··· Exercise input

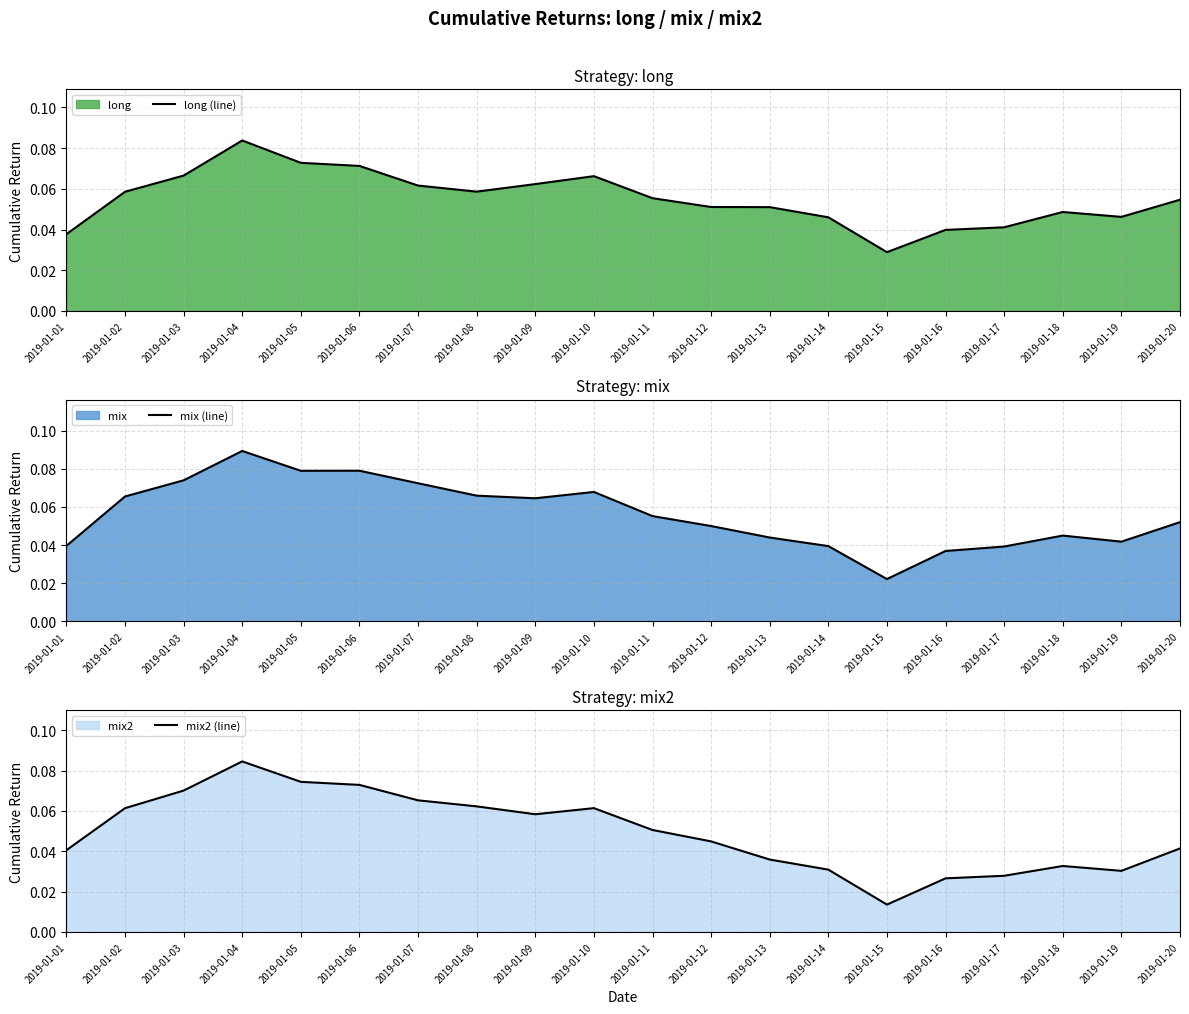

Between 2019-01-03 and 2019-01-04, which is larger?

2019-01-04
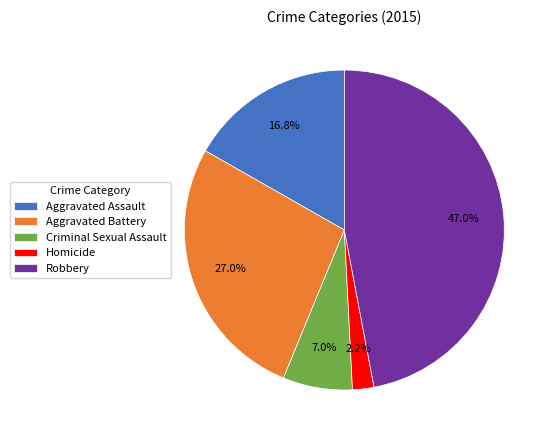

What portion of the pie excludes Criminal Sexual Assault?

93.0%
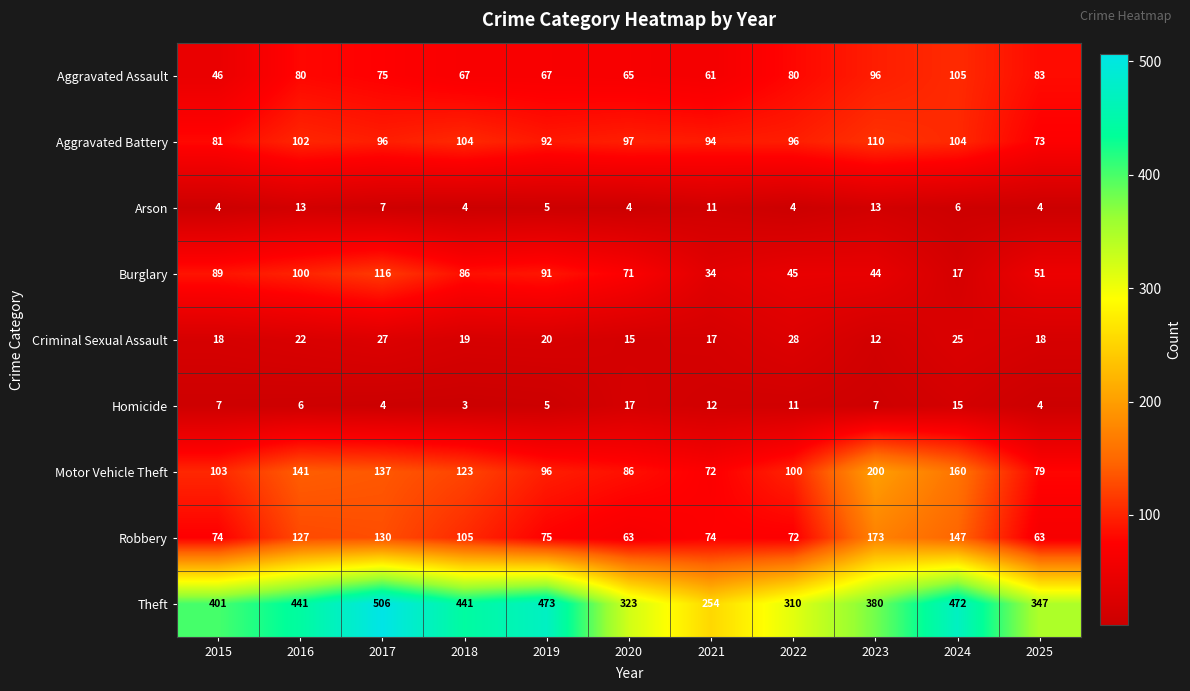

What is the lowest value of the Aggravated Battery series?

73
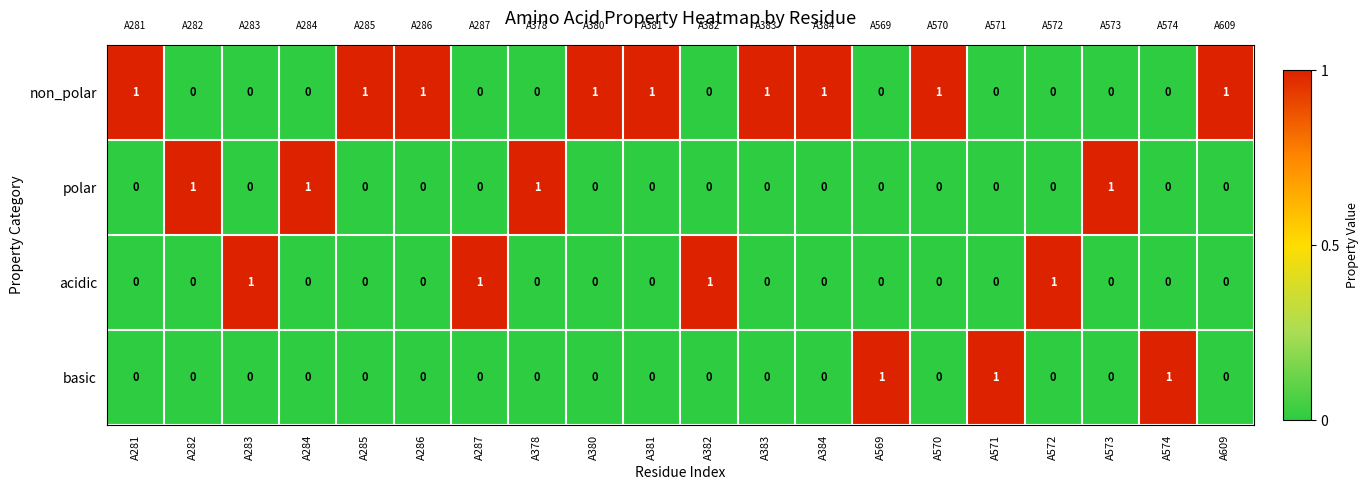

The basic series shows 1 at A381. True or false?

False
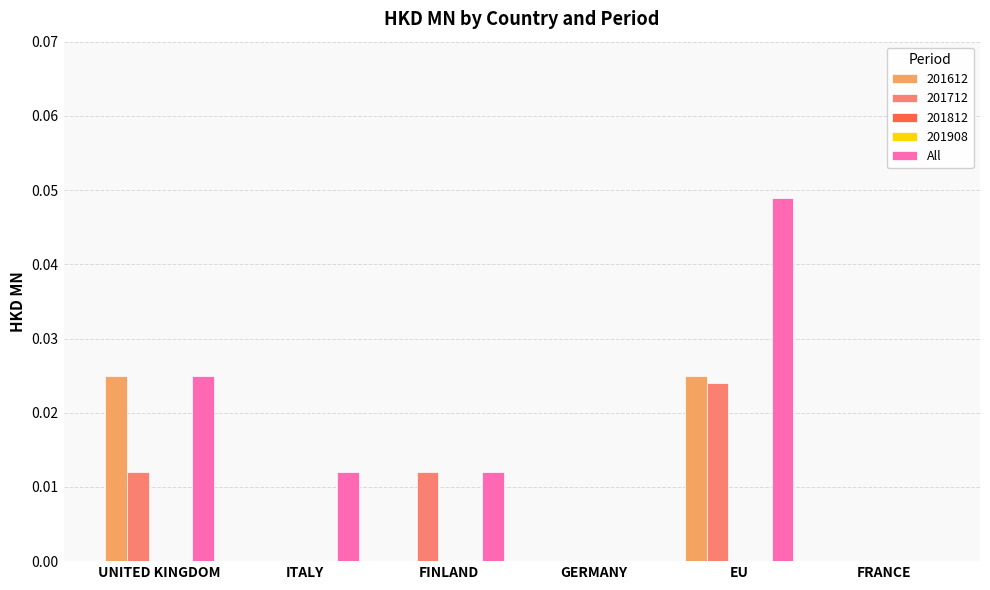

Where is the data nearest to the value 0?

GERMANY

······

The task: Show each line of the data that contains the word "What".

Completed task:
What portion of the pie excludes Criminal Sexual Assault?
What is the lowest value of the Aggravated Battery series?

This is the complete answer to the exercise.